• _文書抜粋_
日本の刑事裁判における保釈金の驚くべき最高額

刑事事件で逮捕・勾留された被告人が、裁判を待つ間に身柄を解放してもらうために納める「保釈保証金(保釈金)」。この金額は被告人の資産状況や罪の重さに応じて決められますが、過去の大型経済事件では破格の金額が提示されてきました。

日本における保釈金の過去最高額は、食肉偽装事件で起訴されたハンナン元会長の浅田満氏のケースで、その額は実に20億円にのぼります。これに次ぐ高額事例としては、日産自動車のカルロス・ゴーン元会長の15億円などが有名です。保釈金は逃亡を防ぐための心理的・財政的な「人質」の役割を果たすため、資産家や大企業のトップに対してはこれほど巨額の負担が求められます。

• _課題_
日本の保釈金の最高額を扱った文章を、最後の文の後から引き継いで書き進めること。

• _対象データ_
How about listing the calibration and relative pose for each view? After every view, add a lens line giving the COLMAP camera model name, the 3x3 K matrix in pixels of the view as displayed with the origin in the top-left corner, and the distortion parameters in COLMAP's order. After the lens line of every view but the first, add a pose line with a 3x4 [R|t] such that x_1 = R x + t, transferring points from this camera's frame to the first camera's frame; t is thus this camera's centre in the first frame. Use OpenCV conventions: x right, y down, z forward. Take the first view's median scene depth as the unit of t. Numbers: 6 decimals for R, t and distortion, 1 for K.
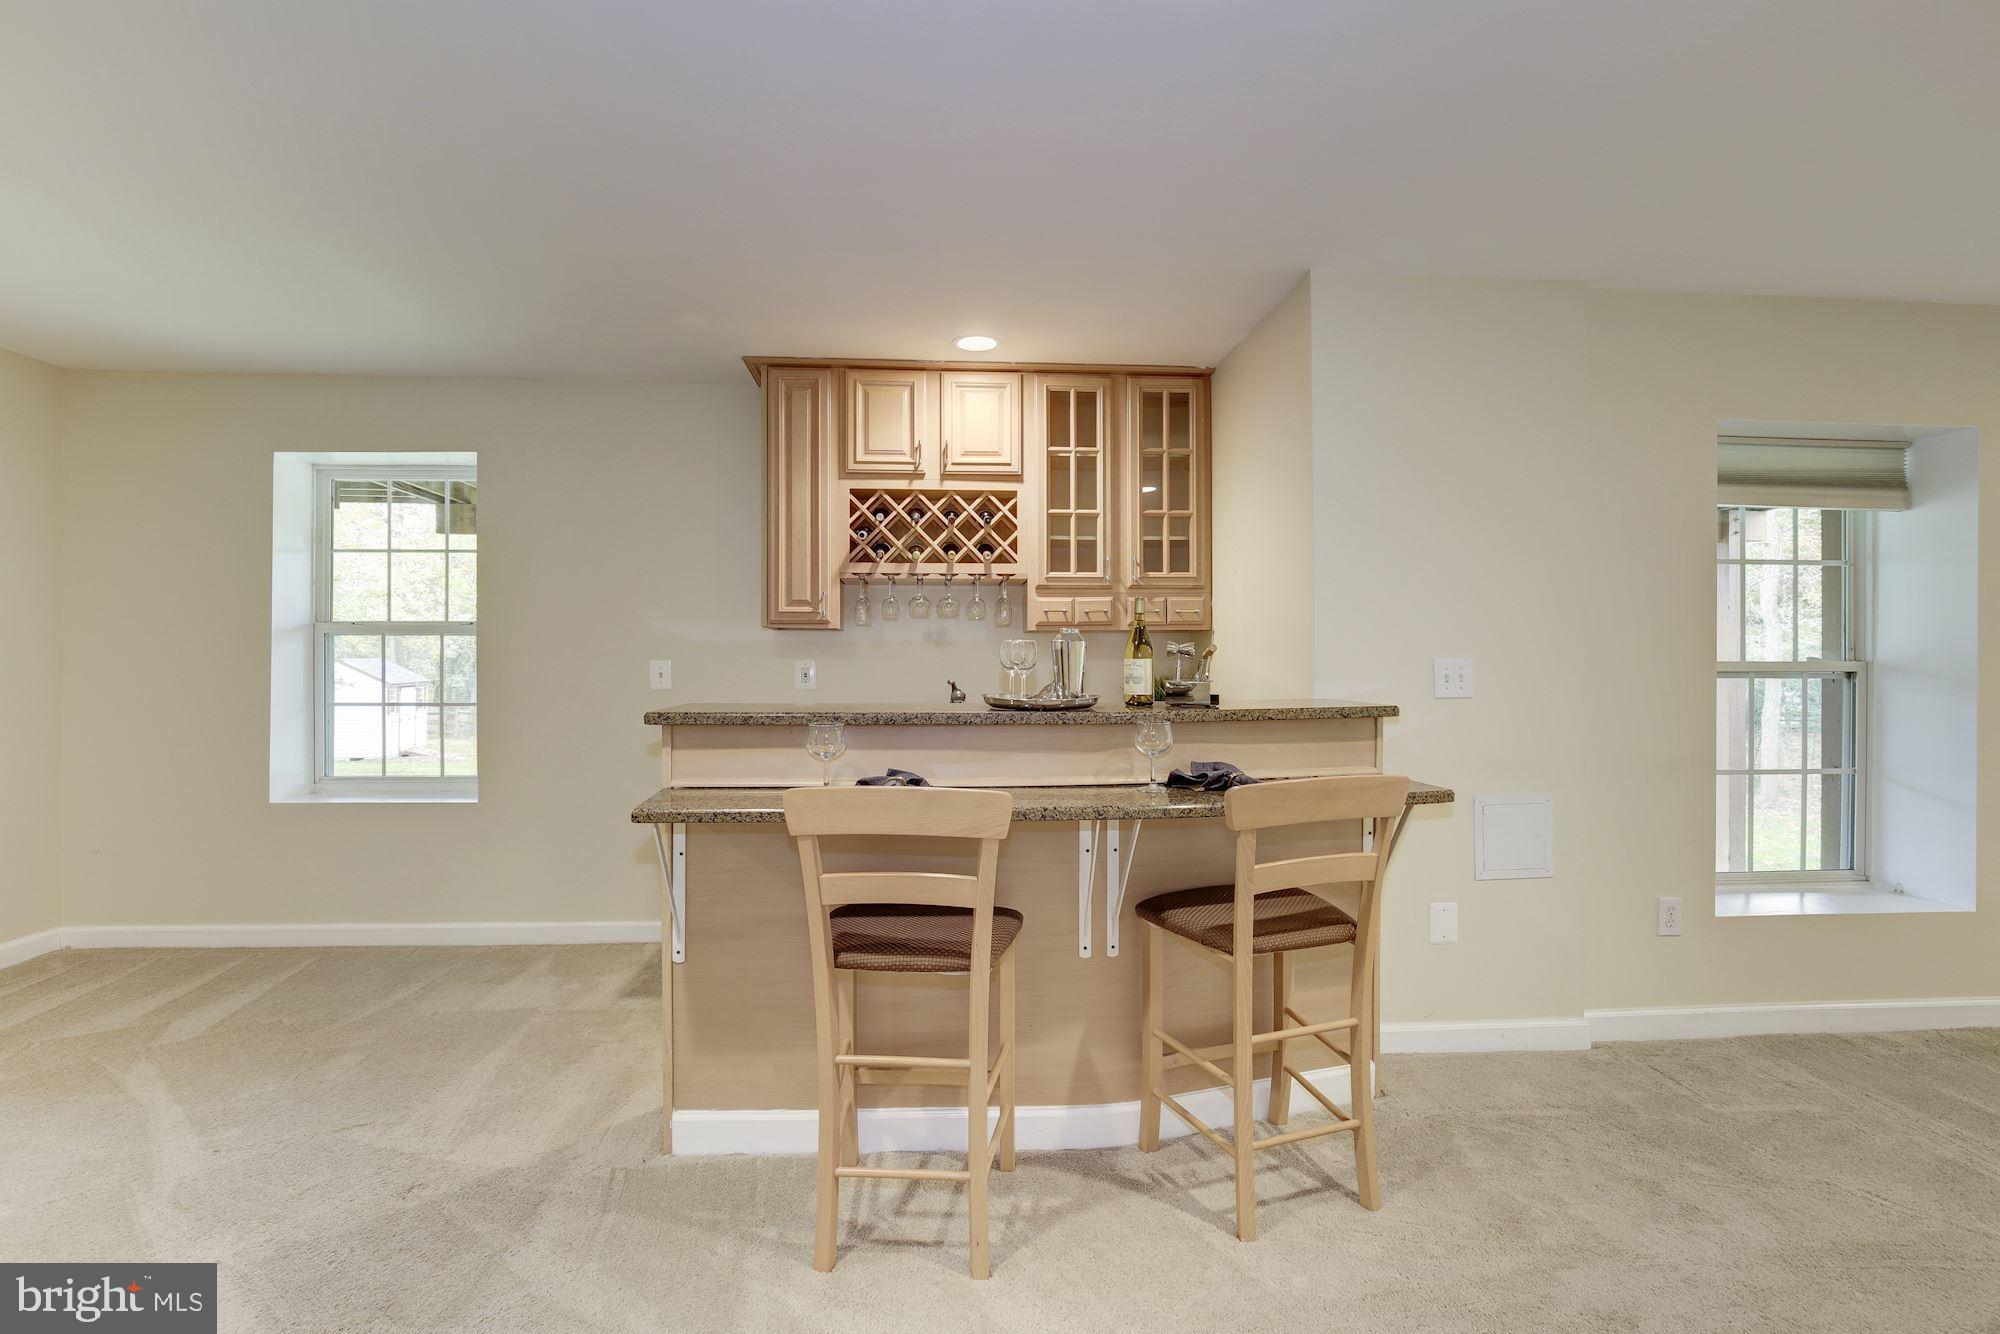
lens RADIAL K [[923.3, 0, 1002.6], [0, 923.3, 662.0], [0, 0, 1]] dist [-0.016538, 0.004570]
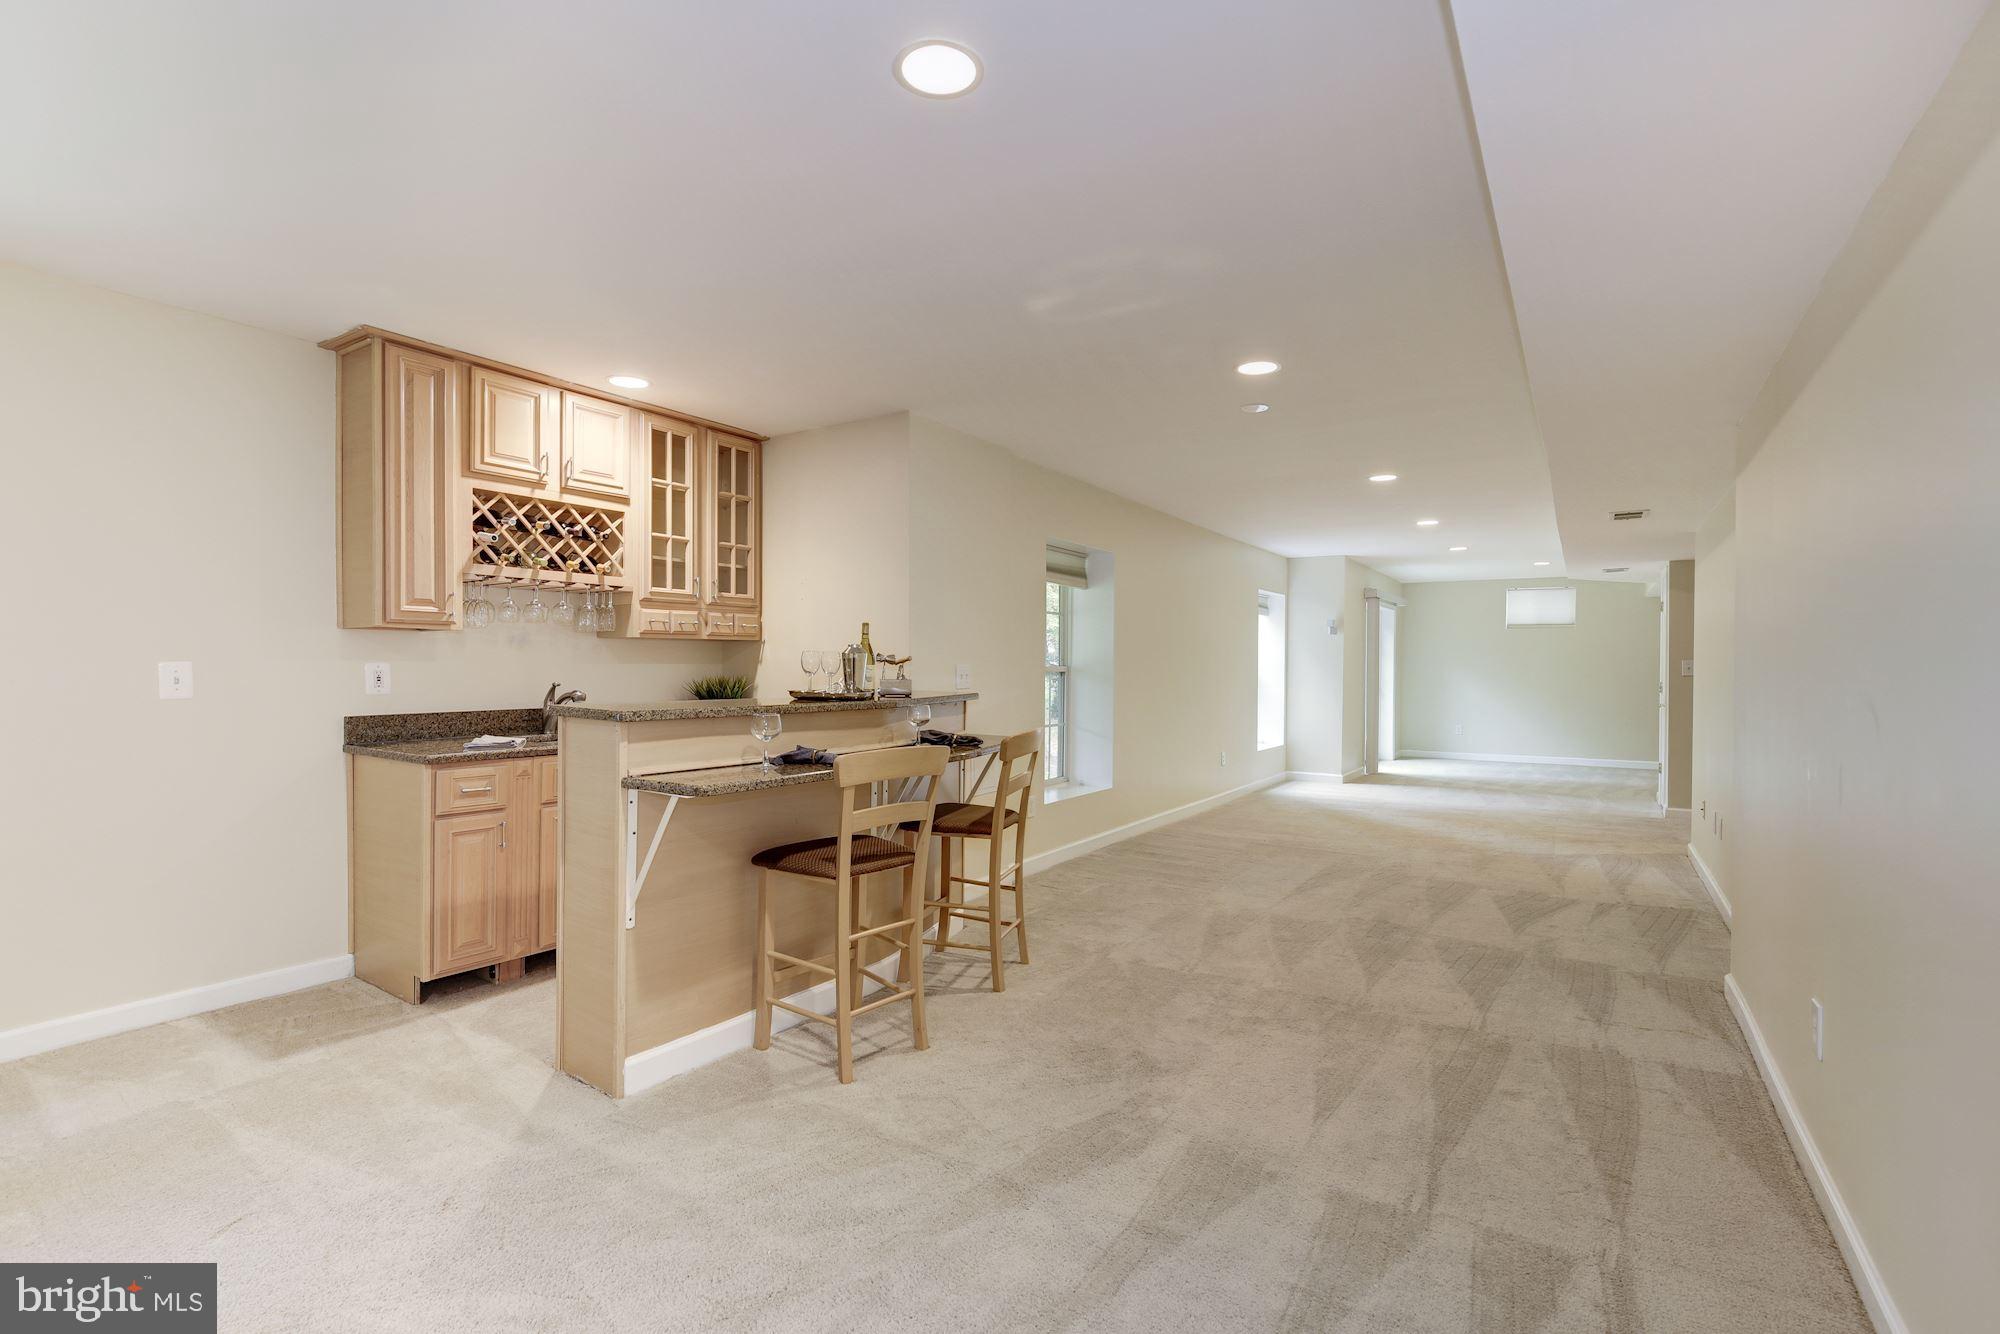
lens RADIAL K [[923.3, 0, 1004.8], [0, 923.3, 672.5], [0, 0, 1]] dist [-0.016538, 0.004570]
pose [[0.594799, -0.003788, 0.803866, -0.613125], [-0.004509, 0.999957, 0.008048, -0.002379], [-0.803862, -0.008412, 0.594756, -0.034863]]
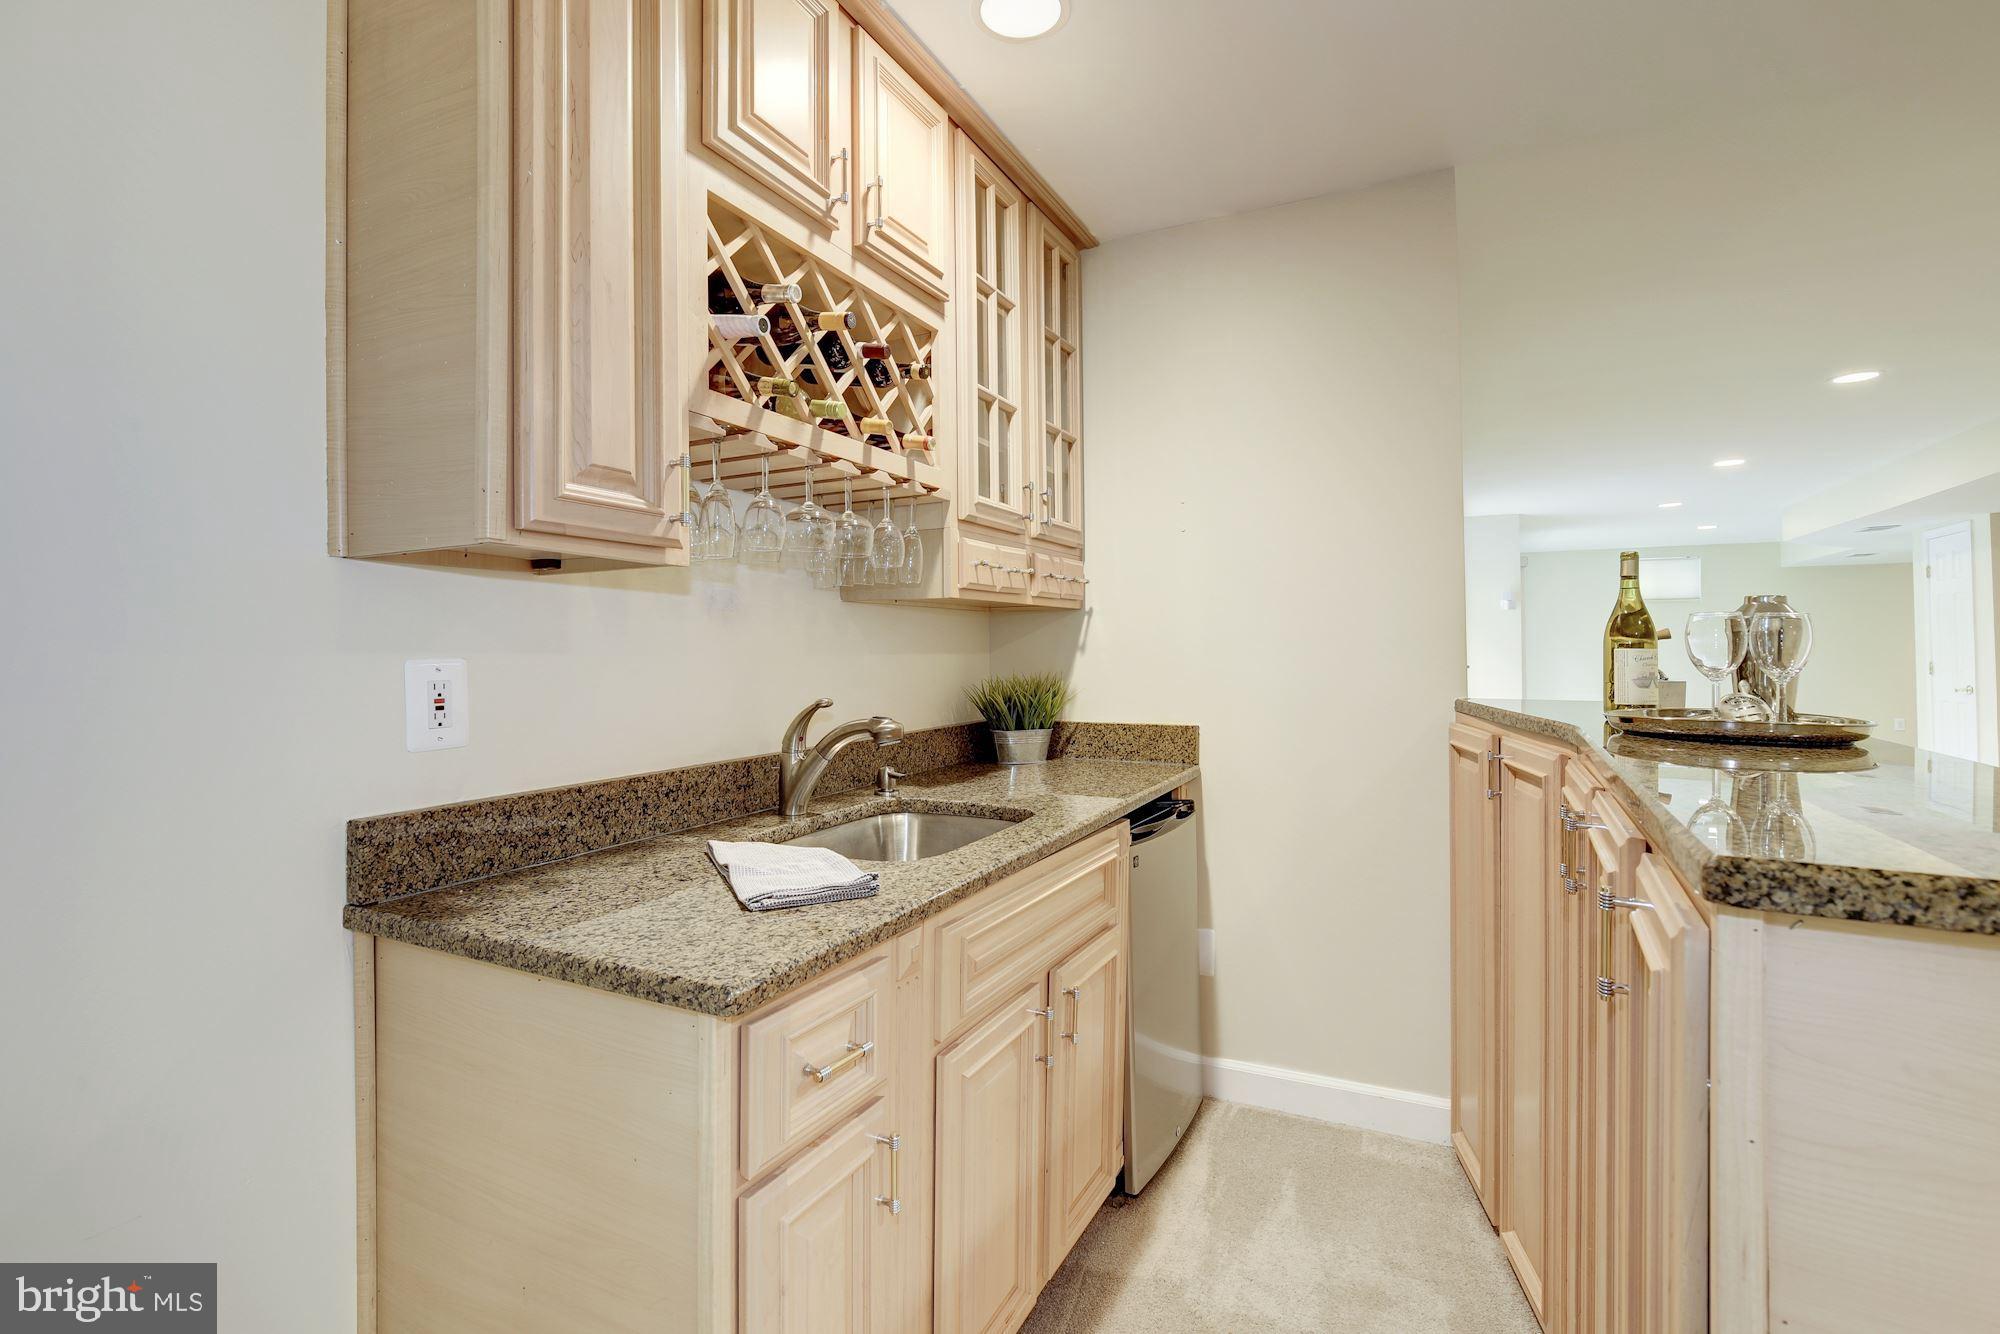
lens RADIAL K [[923.3, 0, 1005.9], [0, 923.3, 635.9], [0, 0, 1]] dist [-0.016538, 0.004570]
pose [[0.491576, 0.011028, 0.870765, -0.423396], [0.007465, 0.999830, -0.016877, -0.002883], [-0.870803, 0.014796, 0.491410, 0.718766]]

• _解答欄_
一方で、定められた条件を破った場合に国に没収される「没取(ぼっしゅ)」の過去最高額は、イトマン事件の許永中氏の6億円と言われています。許氏は保釈中に韓国へ逃亡したため、預けられていた6億円の保釈金が全額没取されました。裁判が無事に終われば原則として全額返還される仕組みですが、身勝手な逃亡劇の代償は極めて大きなものとなります。